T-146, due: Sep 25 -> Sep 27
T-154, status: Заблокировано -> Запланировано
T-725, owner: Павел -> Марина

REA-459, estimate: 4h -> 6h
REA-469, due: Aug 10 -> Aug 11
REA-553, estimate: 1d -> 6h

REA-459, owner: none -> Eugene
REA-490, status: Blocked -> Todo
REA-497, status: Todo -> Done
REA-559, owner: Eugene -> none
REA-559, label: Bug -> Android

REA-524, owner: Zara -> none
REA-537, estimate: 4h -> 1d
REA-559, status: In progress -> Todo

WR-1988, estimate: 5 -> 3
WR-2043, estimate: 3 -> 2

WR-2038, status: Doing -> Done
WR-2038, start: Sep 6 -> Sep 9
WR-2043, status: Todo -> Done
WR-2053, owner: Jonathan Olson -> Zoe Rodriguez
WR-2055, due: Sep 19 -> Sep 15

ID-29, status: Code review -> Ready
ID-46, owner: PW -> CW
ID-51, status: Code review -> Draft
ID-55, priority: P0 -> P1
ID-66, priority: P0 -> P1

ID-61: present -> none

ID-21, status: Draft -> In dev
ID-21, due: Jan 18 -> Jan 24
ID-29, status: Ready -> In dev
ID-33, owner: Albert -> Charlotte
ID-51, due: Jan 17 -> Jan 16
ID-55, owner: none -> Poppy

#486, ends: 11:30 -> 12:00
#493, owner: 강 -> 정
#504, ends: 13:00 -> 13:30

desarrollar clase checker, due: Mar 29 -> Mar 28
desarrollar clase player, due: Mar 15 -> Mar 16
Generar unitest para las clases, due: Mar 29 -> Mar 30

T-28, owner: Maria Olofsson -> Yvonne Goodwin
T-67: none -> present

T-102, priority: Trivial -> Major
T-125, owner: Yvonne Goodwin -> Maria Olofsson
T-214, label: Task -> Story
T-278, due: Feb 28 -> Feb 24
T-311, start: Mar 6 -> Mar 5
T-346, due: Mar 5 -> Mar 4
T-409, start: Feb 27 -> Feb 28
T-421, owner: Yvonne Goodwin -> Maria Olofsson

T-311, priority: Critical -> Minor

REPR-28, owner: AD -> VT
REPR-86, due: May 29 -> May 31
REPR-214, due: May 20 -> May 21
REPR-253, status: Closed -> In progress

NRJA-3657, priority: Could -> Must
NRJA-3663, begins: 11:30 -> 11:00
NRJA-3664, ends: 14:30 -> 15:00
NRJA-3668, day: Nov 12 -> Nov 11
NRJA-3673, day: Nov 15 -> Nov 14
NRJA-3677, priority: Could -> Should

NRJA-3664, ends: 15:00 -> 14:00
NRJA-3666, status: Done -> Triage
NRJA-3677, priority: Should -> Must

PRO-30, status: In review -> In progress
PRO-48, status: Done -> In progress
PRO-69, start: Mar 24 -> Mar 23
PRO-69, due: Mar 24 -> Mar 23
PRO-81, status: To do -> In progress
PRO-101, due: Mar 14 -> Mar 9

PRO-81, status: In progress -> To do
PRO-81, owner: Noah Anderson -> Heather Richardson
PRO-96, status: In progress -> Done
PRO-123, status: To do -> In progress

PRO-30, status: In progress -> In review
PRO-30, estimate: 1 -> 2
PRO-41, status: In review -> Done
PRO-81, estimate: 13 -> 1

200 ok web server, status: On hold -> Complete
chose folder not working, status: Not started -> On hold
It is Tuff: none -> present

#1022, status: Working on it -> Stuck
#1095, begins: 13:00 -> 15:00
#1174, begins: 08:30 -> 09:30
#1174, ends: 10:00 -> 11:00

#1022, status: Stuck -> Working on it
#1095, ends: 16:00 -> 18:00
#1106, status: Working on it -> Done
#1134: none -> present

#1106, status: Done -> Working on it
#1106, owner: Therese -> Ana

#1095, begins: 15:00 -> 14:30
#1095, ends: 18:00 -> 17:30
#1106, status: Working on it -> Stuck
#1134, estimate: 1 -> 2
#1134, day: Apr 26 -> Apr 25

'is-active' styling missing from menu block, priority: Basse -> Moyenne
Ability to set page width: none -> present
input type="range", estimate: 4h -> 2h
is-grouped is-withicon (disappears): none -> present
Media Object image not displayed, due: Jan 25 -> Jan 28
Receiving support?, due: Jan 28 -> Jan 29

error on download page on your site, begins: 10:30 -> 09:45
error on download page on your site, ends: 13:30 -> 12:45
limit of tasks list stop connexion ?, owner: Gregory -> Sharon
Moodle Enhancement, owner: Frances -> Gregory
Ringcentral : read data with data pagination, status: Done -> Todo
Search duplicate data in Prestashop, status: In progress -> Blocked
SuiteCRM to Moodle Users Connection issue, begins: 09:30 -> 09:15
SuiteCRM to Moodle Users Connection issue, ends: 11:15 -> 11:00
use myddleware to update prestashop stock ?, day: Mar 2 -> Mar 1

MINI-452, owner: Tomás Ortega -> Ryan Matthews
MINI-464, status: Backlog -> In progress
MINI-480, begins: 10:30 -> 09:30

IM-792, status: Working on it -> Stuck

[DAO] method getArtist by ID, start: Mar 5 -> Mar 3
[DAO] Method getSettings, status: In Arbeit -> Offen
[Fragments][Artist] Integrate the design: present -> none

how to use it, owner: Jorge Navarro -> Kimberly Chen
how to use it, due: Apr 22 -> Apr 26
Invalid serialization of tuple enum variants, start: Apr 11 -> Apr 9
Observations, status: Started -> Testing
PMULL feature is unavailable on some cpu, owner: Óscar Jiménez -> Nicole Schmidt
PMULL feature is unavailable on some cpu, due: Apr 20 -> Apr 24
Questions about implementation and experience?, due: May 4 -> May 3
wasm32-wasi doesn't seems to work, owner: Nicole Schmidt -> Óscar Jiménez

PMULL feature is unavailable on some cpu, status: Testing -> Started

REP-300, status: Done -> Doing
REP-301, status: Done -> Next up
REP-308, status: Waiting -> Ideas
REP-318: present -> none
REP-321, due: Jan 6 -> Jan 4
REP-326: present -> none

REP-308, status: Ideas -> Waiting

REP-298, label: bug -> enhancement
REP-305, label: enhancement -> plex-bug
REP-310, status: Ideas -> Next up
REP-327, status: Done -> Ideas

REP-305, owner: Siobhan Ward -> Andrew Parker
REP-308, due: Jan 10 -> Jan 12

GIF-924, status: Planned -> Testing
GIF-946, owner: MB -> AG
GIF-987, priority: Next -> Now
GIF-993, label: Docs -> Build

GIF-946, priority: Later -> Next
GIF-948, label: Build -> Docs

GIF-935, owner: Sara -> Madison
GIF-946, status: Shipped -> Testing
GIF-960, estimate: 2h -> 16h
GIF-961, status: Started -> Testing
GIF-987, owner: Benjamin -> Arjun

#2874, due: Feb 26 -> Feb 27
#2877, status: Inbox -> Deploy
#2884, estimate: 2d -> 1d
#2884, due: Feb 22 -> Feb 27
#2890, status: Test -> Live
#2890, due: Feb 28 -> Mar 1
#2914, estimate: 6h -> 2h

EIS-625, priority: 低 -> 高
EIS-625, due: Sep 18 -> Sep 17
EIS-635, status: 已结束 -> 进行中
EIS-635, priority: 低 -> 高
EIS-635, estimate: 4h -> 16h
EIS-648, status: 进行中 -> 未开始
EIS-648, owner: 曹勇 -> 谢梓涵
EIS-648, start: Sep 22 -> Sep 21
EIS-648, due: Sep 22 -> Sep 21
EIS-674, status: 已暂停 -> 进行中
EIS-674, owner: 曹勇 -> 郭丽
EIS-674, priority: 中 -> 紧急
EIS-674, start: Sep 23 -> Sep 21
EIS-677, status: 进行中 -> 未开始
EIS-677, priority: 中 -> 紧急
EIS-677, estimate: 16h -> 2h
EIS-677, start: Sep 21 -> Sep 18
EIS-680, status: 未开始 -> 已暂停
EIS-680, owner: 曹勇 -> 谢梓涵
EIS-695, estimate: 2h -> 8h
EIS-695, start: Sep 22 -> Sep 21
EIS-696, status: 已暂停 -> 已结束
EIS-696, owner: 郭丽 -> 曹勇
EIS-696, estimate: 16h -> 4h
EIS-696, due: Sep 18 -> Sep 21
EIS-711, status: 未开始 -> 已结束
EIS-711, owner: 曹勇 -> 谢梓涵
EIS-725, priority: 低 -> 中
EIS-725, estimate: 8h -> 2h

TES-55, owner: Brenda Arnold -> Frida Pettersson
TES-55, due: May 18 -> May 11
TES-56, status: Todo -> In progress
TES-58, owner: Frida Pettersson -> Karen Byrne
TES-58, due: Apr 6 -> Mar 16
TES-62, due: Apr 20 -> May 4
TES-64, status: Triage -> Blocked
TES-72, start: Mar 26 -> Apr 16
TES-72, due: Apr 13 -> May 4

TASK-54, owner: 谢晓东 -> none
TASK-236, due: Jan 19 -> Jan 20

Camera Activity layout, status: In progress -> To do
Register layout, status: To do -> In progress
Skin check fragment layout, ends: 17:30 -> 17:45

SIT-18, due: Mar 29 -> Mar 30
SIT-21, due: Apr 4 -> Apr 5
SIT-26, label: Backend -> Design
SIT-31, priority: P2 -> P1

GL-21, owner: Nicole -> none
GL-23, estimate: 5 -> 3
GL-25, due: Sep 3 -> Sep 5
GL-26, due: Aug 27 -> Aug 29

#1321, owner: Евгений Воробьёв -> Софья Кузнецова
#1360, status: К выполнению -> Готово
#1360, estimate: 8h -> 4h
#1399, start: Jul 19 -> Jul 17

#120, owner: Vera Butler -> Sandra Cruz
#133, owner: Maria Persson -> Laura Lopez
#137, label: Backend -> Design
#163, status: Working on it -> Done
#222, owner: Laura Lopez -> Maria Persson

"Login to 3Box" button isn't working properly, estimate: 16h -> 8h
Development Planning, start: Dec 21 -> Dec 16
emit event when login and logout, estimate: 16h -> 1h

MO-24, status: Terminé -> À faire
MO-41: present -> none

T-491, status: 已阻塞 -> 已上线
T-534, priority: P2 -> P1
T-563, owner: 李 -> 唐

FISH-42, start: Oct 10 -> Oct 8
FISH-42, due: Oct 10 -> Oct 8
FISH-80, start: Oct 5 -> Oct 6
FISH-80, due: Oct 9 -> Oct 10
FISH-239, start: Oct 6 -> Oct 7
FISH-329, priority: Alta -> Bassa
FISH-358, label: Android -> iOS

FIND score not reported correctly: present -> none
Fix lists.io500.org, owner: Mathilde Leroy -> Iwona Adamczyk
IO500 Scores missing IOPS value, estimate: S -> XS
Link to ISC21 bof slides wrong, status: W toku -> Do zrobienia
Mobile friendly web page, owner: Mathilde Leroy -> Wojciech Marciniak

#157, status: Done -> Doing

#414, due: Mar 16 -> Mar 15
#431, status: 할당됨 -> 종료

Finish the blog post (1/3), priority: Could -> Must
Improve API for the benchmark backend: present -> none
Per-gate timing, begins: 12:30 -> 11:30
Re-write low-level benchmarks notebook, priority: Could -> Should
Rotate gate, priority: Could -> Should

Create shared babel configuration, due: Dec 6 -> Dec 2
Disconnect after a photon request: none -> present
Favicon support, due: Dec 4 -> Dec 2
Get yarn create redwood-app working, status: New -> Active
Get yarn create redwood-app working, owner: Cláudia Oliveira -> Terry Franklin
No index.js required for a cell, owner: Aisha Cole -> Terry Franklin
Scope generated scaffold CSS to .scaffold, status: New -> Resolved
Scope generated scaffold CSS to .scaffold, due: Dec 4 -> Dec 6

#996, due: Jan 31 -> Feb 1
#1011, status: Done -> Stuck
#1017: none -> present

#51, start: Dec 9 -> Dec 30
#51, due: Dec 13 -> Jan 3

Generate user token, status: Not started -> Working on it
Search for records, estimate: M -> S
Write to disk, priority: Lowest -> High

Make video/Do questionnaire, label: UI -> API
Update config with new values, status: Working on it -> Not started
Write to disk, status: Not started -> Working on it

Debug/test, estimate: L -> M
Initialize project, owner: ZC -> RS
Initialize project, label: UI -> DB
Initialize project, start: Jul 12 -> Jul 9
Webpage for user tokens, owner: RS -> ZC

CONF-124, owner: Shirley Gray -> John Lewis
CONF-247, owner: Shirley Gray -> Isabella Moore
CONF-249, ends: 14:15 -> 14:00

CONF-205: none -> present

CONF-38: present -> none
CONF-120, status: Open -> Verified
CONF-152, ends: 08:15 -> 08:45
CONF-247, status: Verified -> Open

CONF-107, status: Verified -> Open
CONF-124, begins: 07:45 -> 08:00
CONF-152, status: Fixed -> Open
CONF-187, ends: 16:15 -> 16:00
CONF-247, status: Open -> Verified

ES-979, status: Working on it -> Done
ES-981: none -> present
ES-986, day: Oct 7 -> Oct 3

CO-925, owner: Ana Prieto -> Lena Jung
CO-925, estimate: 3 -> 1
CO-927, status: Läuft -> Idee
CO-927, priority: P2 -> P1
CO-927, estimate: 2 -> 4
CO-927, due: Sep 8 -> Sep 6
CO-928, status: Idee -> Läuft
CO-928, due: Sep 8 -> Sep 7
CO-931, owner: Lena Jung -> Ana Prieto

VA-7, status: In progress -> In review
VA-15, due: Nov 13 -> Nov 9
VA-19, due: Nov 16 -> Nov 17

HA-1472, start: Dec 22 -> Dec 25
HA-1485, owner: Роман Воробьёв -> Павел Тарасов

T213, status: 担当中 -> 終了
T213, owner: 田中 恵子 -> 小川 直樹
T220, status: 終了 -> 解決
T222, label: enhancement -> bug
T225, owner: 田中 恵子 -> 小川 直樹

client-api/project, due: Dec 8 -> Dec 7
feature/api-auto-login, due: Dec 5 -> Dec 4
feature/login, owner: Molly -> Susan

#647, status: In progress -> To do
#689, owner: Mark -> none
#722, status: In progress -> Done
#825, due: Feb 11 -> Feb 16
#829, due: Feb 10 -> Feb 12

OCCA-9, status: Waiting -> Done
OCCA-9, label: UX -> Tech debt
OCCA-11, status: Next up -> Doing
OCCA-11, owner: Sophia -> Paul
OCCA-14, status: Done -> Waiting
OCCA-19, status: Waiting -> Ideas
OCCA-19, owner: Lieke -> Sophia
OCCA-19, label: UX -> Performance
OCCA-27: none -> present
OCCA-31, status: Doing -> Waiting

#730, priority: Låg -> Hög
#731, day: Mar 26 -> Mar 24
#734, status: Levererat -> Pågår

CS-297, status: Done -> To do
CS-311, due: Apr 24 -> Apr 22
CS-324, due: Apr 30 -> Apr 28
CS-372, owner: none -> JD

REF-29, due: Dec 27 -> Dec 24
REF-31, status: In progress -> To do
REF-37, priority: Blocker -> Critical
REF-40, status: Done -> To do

────────

## Requirement
When a line in the material above contains the word "Sophia", copy that line out.

## Written solution
OCCA-11, owner: Sophia -> Paul
OCCA-19, owner: Lieke -> Sophia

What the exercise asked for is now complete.